La demande est renforcée par la diminution de la taille des ménages. La Suisse compte aujourd'hui environ 4,1 millions de ménages ; ce nombre devrait atteindre entre 4,3 et 5,4 millions d'ici 2055. Des ménages plus petits augmentent le nombre de logements nécessaires pour une population stable. Les études de marché estiment que plus de 522 000 logements supplémentaires seront nécessaires d'ici 2040. La combinaison de l'expansion démographique et de la fragmentation des ménages intensifie la pression sur des marchés déjà proches de la pleine capacité.
Les villes confrontées à des contraintes structurelles
Les grandes villes ne peuvent pas augmenter l'offre de logements au rythme requis pour répondre à la demande.
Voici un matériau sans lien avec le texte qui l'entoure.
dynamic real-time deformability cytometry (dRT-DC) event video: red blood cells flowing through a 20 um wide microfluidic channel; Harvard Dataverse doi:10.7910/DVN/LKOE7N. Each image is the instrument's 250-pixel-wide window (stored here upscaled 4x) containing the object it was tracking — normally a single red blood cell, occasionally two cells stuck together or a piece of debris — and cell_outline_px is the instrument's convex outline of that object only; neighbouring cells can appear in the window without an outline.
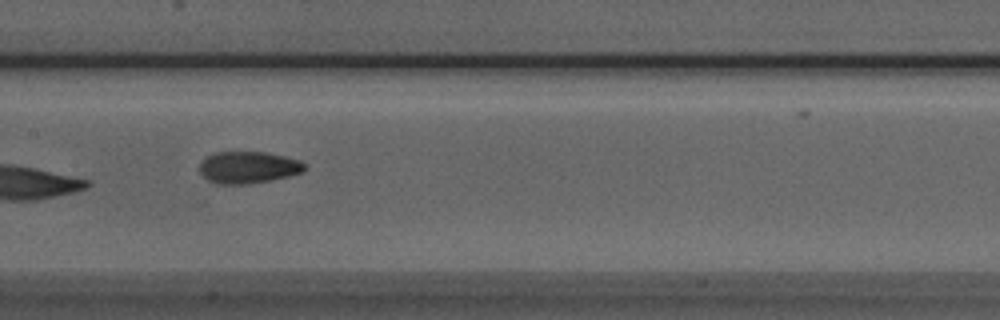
{"species": "Egyptian fruit bat (a non-hibernating species)", "species_latin": "Rousettus aegyptiacus", "temperature_condition": "room temperature", "stored_images_in_passage": 6, "camera_frame_rate_fps": 3000, "um_per_image_px": 0.085, "animal": {"sex": "male"}, "frame": {"image": 1, "passage_image": 6, "time_ms": 1.667, "image_size_px": [1000, 320], "cell_outline_px": [[308, 168], [304, 172], [288, 176], [248, 184], [216, 184], [208, 180], [200, 172], [200, 164], [208, 156], [216, 152], [264, 152], [284, 156], [300, 160], [308, 164]], "centroid_in_image_um": [21.15, 14.23], "position_along_channel_um": 186.2, "area_um2": 19.54}}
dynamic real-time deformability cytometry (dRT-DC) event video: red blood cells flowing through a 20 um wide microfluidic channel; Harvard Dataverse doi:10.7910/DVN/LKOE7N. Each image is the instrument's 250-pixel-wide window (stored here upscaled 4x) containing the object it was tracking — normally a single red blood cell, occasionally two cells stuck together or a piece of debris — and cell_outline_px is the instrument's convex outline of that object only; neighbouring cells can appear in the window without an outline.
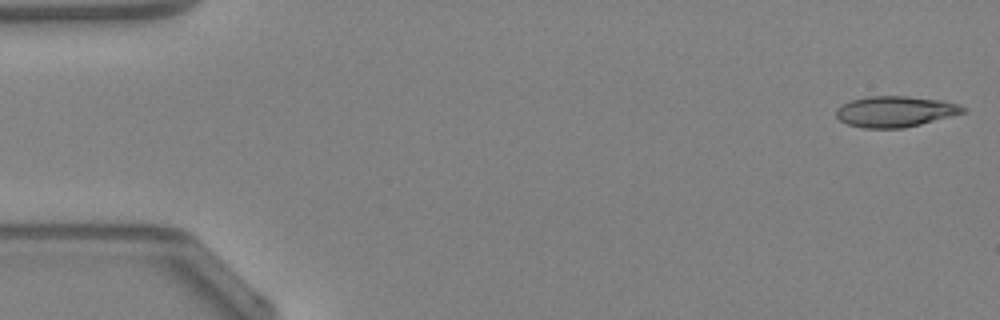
{"species": "Egyptian fruit bat (a non-hibernating species)", "species_latin": "Rousettus aegyptiacus", "temperature_condition": "warm", "stored_images_in_passage": 47, "camera_frame_rate_fps": 3000, "um_per_image_px": 0.085, "animal": {"sex": "female"}, "frame": {"image": 1, "passage_image": 1, "time_ms": 0.0, "image_size_px": [1000, 320], "cell_outline_px": [[968, 112], [904, 128], [864, 128], [848, 124], [840, 120], [836, 116], [836, 108], [840, 104], [852, 100], [868, 96], [908, 96], [940, 100], [960, 104], [968, 108]], "centroid_in_image_um": [76.12, 9.47], "position_along_channel_um": 8.9, "area_um2": 23.0}}
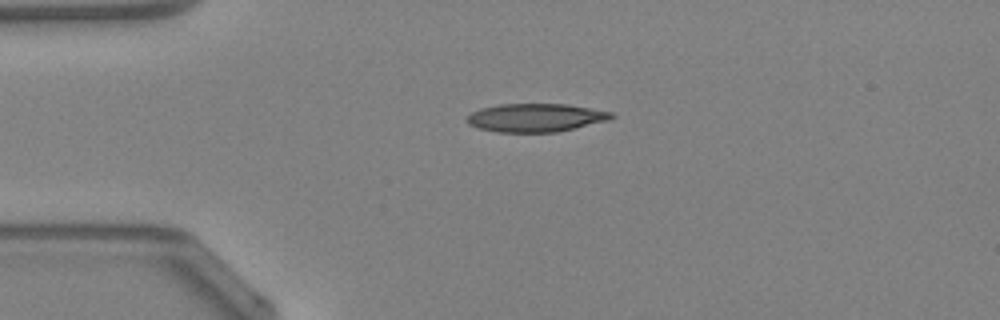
{"frame": {"image": 2, "passage_image": 11, "time_ms": 3.333, "image_size_px": [1000, 320], "cell_outline_px": [[616, 116], [612, 120], [556, 132], [496, 132], [480, 128], [468, 124], [464, 120], [472, 112], [480, 108], [500, 104], [568, 104], [612, 112]], "centroid_in_image_um": [45.56, 10.0], "position_along_channel_um": 39.4, "area_um2": 23.99}}
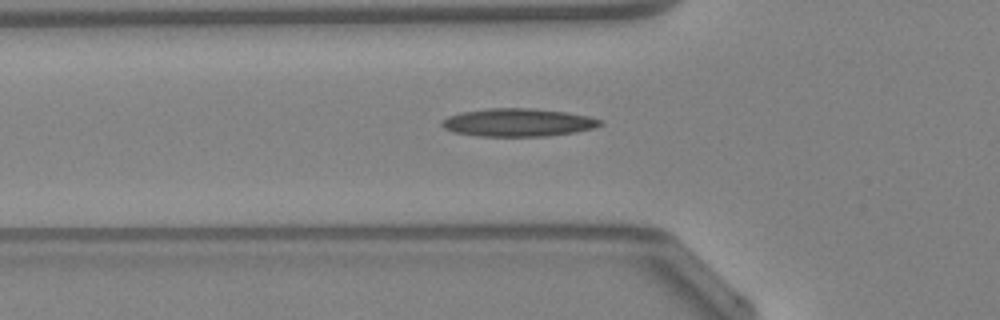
{"frame": {"image": 3, "passage_image": 16, "time_ms": 5.0, "image_size_px": [1000, 320], "cell_outline_px": [[604, 124], [592, 128], [572, 132], [544, 136], [480, 136], [452, 132], [444, 128], [440, 124], [440, 120], [448, 116], [460, 112], [488, 108], [532, 108], [568, 112], [588, 116], [604, 120]], "centroid_in_image_um": [44.0, 10.4], "position_along_channel_um": 81.8, "area_um2": 25.95}, "authors_computed_cell_mechanics": {"area_um2": 23.8136, "velocity_mm_per_s": 4.3086, "shape_relaxation_time_tau1_ms": null, "shape_relaxation_time_tau2_ms": 6.9066, "deformation_change_tau1": null, "deformation_change_tau2": 0.2303}}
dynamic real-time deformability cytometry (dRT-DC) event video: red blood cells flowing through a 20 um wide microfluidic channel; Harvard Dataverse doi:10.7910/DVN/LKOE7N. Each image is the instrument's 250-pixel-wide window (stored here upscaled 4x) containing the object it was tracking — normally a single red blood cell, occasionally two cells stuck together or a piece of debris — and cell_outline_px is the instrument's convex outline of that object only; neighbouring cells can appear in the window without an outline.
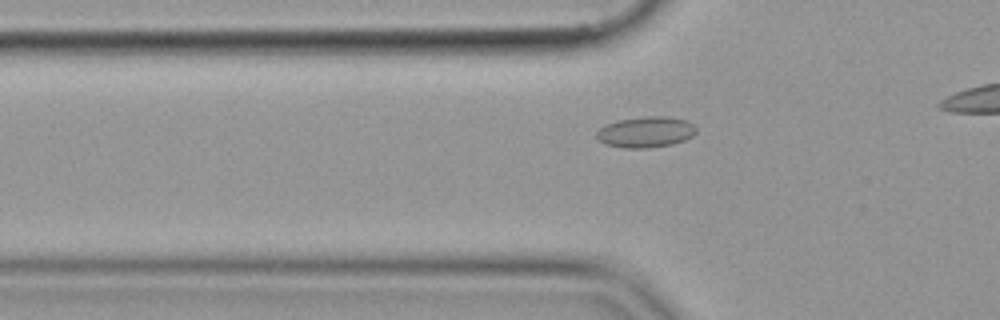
{"species": "common noctule bat (a hibernating species)", "species_latin": "Nyctalus noctula", "temperature_condition": "cold", "stored_images_in_passage": 19, "camera_frame_rate_fps": 3000, "um_per_image_px": 0.085, "animal": {"sex": "female", "body_mass_g": 19.9}, "frame": {"image": 1, "passage_image": 9, "time_ms": 2.667, "image_size_px": [1000, 320], "cell_outline_px": [[696, 132], [692, 136], [684, 140], [672, 144], [648, 148], [624, 148], [604, 144], [596, 136], [596, 132], [604, 124], [616, 120], [644, 116], [668, 116], [688, 120], [696, 128]], "centroid_in_image_um": [54.87, 11.21], "position_along_channel_um": 70.9, "area_um2": 18.15}}
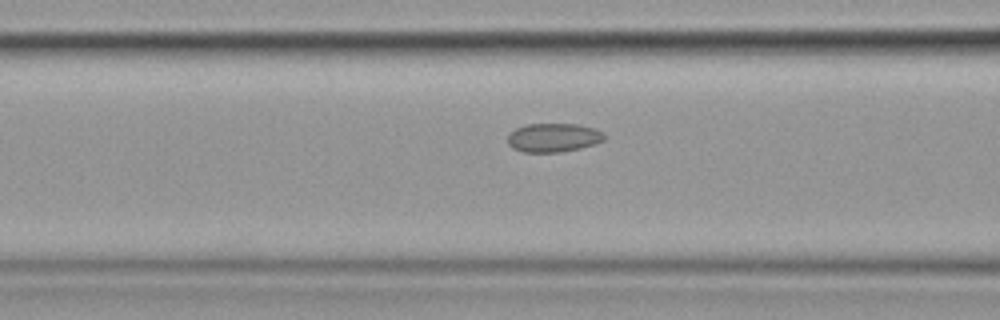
{"frame": {"image": 2, "passage_image": 13, "time_ms": 4.0, "image_size_px": [1000, 320], "cell_outline_px": [[604, 140], [596, 144], [580, 148], [560, 152], [524, 152], [512, 148], [508, 144], [508, 132], [524, 124], [576, 124], [596, 128], [604, 132]], "centroid_in_image_um": [47.03, 11.69], "position_along_channel_um": 119.6, "area_um2": 16.42}}
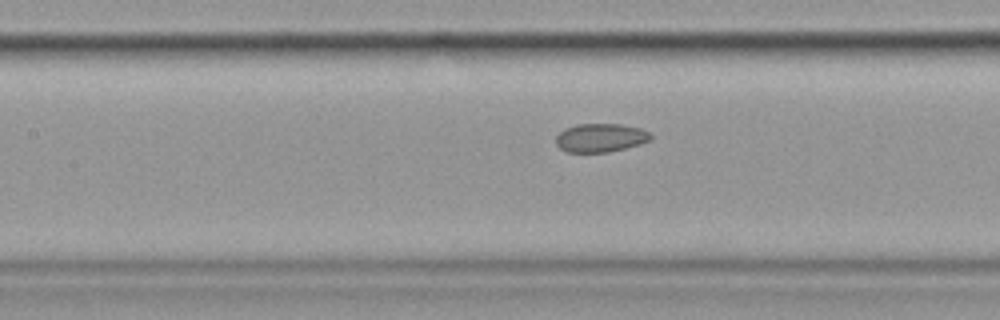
{"frame": {"image": 3, "passage_image": 16, "time_ms": 5.0, "image_size_px": [1000, 320], "cell_outline_px": [[652, 140], [640, 144], [608, 152], [568, 152], [560, 148], [556, 144], [556, 136], [564, 128], [576, 124], [620, 124], [640, 128], [648, 132], [652, 136]], "centroid_in_image_um": [51.04, 11.7], "position_along_channel_um": 156.4, "area_um2": 15.78}}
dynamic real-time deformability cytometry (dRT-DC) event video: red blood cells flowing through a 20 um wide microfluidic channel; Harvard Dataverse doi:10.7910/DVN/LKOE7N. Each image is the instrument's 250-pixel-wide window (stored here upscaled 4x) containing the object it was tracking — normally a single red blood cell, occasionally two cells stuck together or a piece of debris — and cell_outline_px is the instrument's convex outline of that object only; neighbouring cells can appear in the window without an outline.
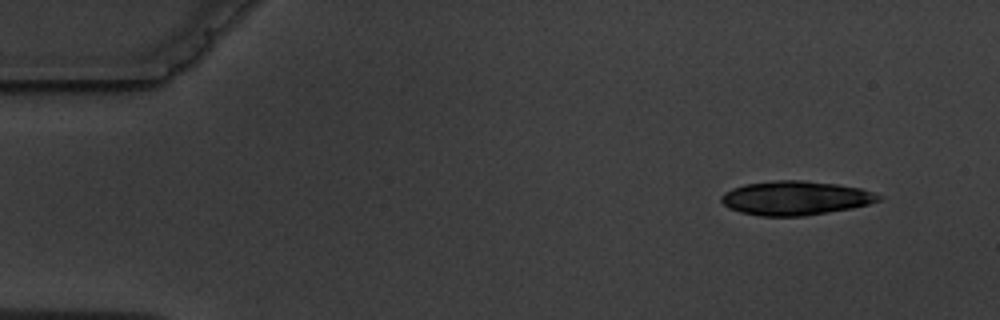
{"species": "common noctule bat (a hibernating species)", "species_latin": "Nyctalus noctula", "temperature_condition": "warm", "stored_images_in_passage": 6, "camera_frame_rate_fps": 3000, "um_per_image_px": 0.085, "animal": {"sex": "male", "body_mass_g": 19.5, "forearm_length_mm": 54.6}, "frame": {"image": 1, "passage_image": 1, "time_ms": 0.0, "image_size_px": [1000, 320], "cell_outline_px": [[884, 196], [880, 200], [868, 204], [852, 208], [804, 216], [760, 216], [740, 212], [728, 208], [720, 200], [720, 196], [724, 192], [732, 188], [744, 184], [776, 180], [804, 180], [836, 184], [860, 188], [876, 192]], "centroid_in_image_um": [67.61, 16.83], "position_along_channel_um": 17.4, "area_um2": 31.44}}
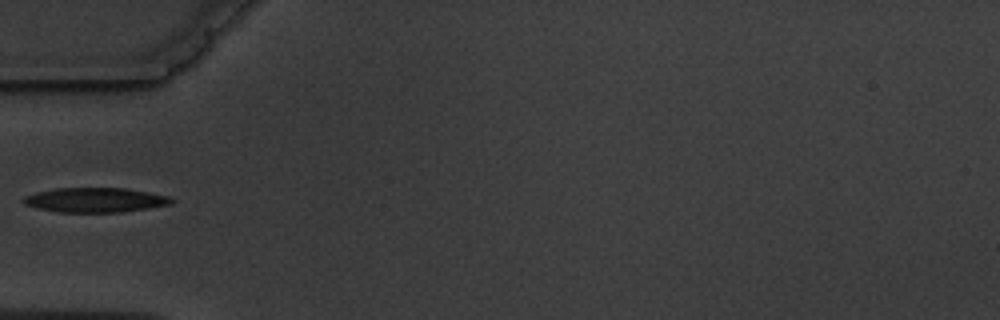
{"frame": {"image": 2, "passage_image": 5, "time_ms": 4.667, "image_size_px": [1000, 320], "cell_outline_px": [[176, 200], [172, 204], [124, 212], [60, 212], [40, 208], [24, 204], [20, 200], [24, 196], [36, 192], [56, 188], [128, 188], [168, 196]], "centroid_in_image_um": [8.11, 16.99], "position_along_channel_um": 76.9, "area_um2": 21.27}}
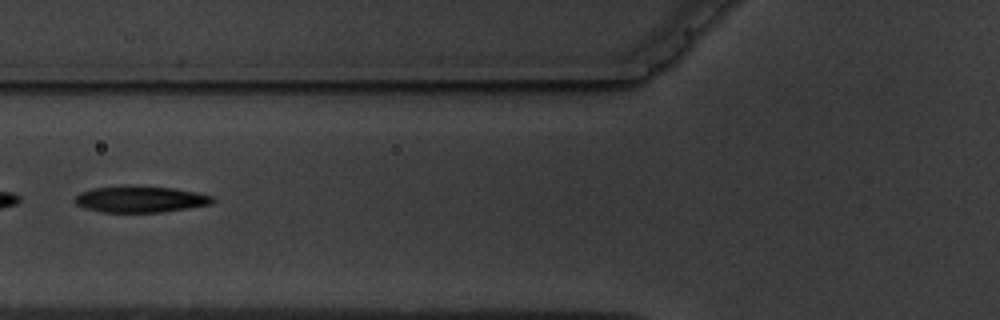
{"frame": {"image": 3, "passage_image": 6, "time_ms": 5.667, "image_size_px": [1000, 320], "cell_outline_px": [[216, 200], [212, 204], [188, 208], [160, 212], [100, 212], [76, 204], [76, 196], [80, 192], [92, 188], [124, 184], [172, 188], [212, 196]], "centroid_in_image_um": [11.91, 16.91], "position_along_channel_um": 113.9, "area_um2": 21.21}}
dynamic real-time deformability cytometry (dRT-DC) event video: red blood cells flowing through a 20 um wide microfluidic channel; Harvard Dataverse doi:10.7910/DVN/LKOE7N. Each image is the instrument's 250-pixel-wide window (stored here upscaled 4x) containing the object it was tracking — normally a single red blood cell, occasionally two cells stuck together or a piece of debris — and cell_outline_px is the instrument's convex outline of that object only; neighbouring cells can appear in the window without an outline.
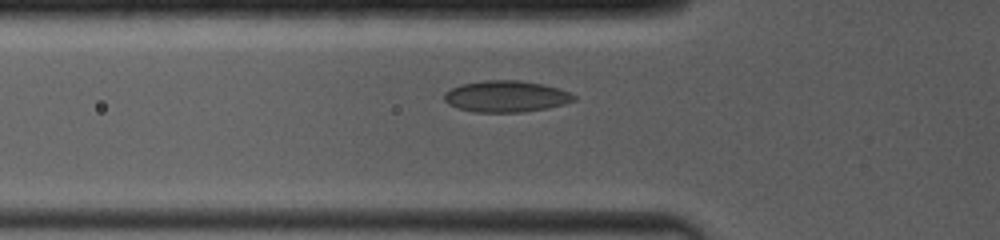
{"species": "common noctule bat (a hibernating species)", "species_latin": "Nyctalus noctula", "temperature_condition": "room temperature", "stored_images_in_passage": 31, "camera_frame_rate_fps": 4000, "um_per_image_px": 0.085, "animal": {"sex": "female", "body_mass_g": 19.0, "forearm_length_mm": 53.3}, "frame": {"image": 1, "passage_image": 10, "time_ms": 3.5, "image_size_px": [1000, 240], "cell_outline_px": [[576, 100], [564, 104], [548, 108], [524, 112], [472, 112], [456, 108], [448, 104], [444, 100], [444, 92], [460, 84], [484, 80], [520, 80], [544, 84], [560, 88], [576, 96]], "centroid_in_image_um": [43.01, 8.19], "position_along_channel_um": 82.8, "area_um2": 24.04}}
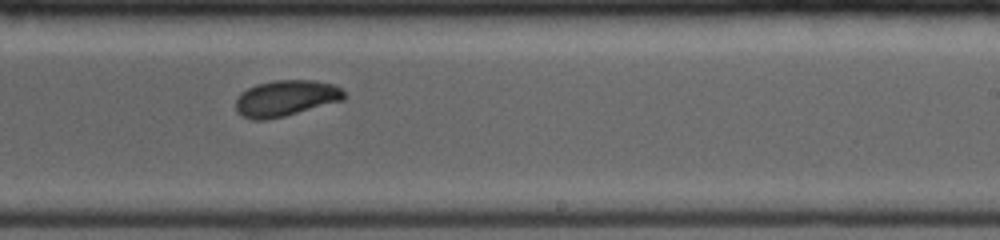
{"frame": {"image": 2, "passage_image": 20, "time_ms": 8.0, "image_size_px": [1000, 240], "cell_outline_px": [[348, 96], [344, 100], [284, 116], [264, 120], [252, 120], [240, 116], [236, 112], [236, 100], [240, 92], [256, 84], [276, 80], [312, 80], [332, 84], [340, 88]], "centroid_in_image_um": [24.27, 8.35], "position_along_channel_um": 264.7, "area_um2": 22.89}}
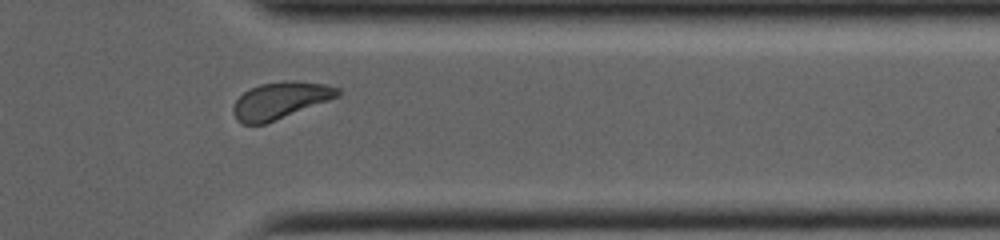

Les permis de construire pour des projets résidentiels ont chuté de 11 % en 2023, prolongeant une baisse pluriannuelle du volume de construction prévu. Environ 45 000 nouveaux logements ont été achevés la même année, ce qui est bien inférieur au besoin estimé de 55 000 à 60 000 unités. UBS s'attend à une pénurie cumulée de 50 000 à 80 000 logements d'ici 2027 si la production reste inchangée.
Les contraintes sont ancrées dans le système de planification. La densification est controversée dans les quartiers établis, où les changements de hauteur, de densité ou d'utilisation des sols se heurtent souvent à une certaine résistance. Les procédures d'approbation sont longues et permettent des objections à plusieurs stades, ce qui crée une incertitude quant à la réalisation des projets. Même les projets approuvés sont souvent revus à la baisse. En conséquence, les municipalités centrales ne peuvent pas générer les volumes nécessaires pour stabiliser les taux d'inoccupation ou pour répondre à la formation de ménages à long terme.
Les données sur les logements vacants révèlent une forte tension sur le marché
Les données sur l'inoccupation illustrent les conséquences d'une offre limitée. Le taux de vacance national de 1,15 % en 2024 est le plus bas de la décennie. Zurich a enregistré 0,7 %, Genève 0,6 % et Zoug 0,4 %. Les marchés où le taux de vacance est inférieur à l'équilibre, soit environ 1,5 %, connaissent généralement une croissance plus rapide des loyers et une réduction de la rotation des locataires. Les loyers demandés ont augmenté de plus de 6 % en 2023, selon l'indice Homegate, et ont continué à augmenter en 2024 alors que le taux d'intérêt de référence est passé de 1,25 à 1,50 %, puis à 1,75 %.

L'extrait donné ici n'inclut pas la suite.